**Task instructions**
1 – According to the waveguide abstract, how much higher is the slow-wave factor than that of a conventional FW-CBCPW?
2 – Please list every controllable propagation characteristic that the waveguide abstract names.

Propagation characteristics of finite-width conductor-backed coplanar waveguides with periodic electromagnetic bandgap cells

Wave propagation along the finite-width conductor-backed coplanar waveguide (FW-CBCPW) with periodically loaded one-dimensional electromagnetic bandgap (EBG) cells proposed earlier by the authors is investigated theoretically and experimentally in this paper. The full-wave simulation in conjunction with Floquet's theorem is employed to find the dispersion diagram for characterizing the guided and leaky waves over a wide frequency range. For examining the guided-wave mode, the equivalent-circuit model is established to obtain the analytical formula of the Bloch impedance. The remarkable slow-wave factor 1.9-2.9 times higher than that of a conventional FW-CBCPW is presented. When operating frequency is sufficiently high, the leaky-wave mode is emitted so that the structure radiates in the backward direction. Good agreement among the results of the full-wave simulation, equivalent-circuit model, published data, and measurement supports the usefulness of the proposed full-wave simulation and also validates the analytical formula. By properly adjusting the circuit configuration, the periodic EBG structure with controllable propagation characteristics, which include the bandgap zone, the slow-wave factor, and the Bloch impedance for the guided wave, as well as the radiation main beam for the leaky wave, may be achieved.

**Entries supplied**
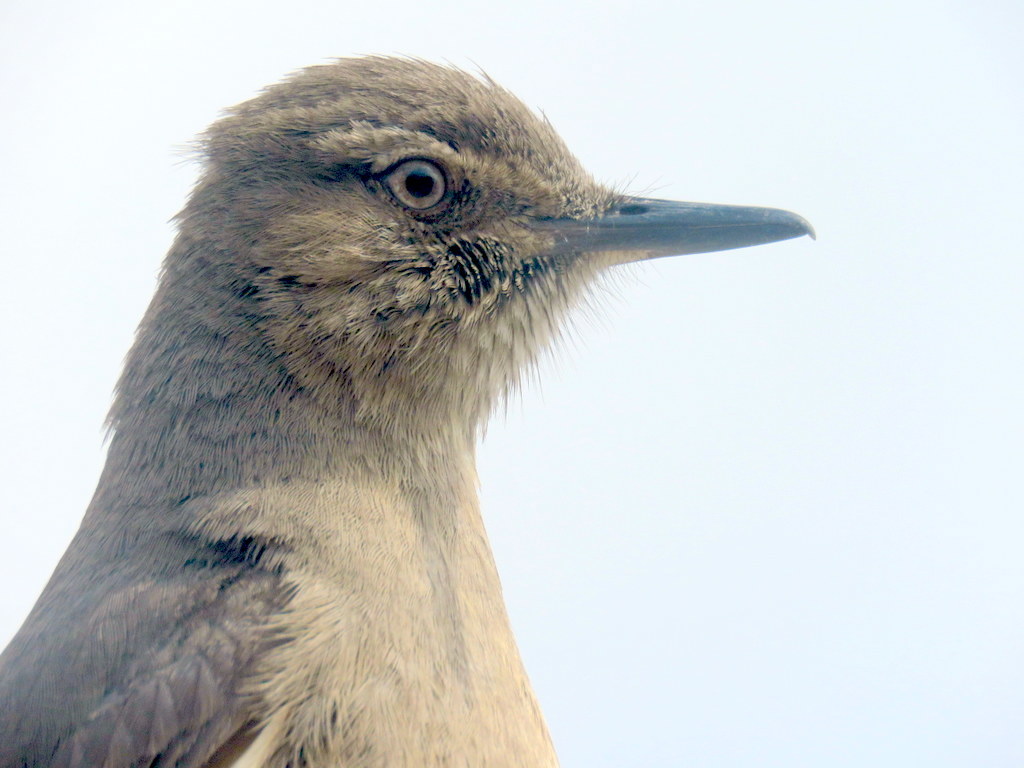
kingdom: Animalia
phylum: Chordata
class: Aves
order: Passeriformes
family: Tyrannidae
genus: Agriornis
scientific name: Agriornis montanus
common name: Black-billed shrike-tyrant
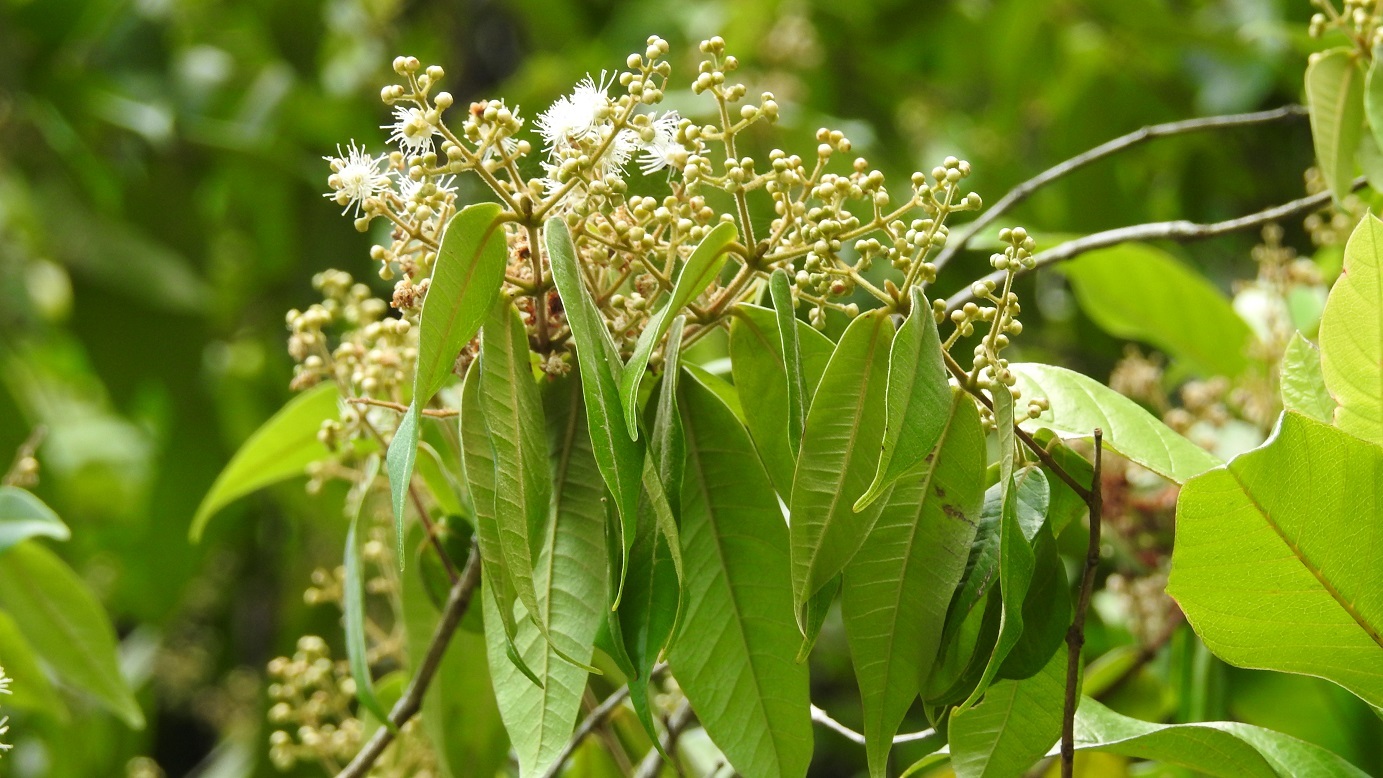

**Answers to this exercise**
1 – It is 1.9 to 2.9 times higher.

2 –
- The bandgap zone
- The slow-wave factor
- The Bloch impedance for the guided wave
- The radiation main beam for the leaky wave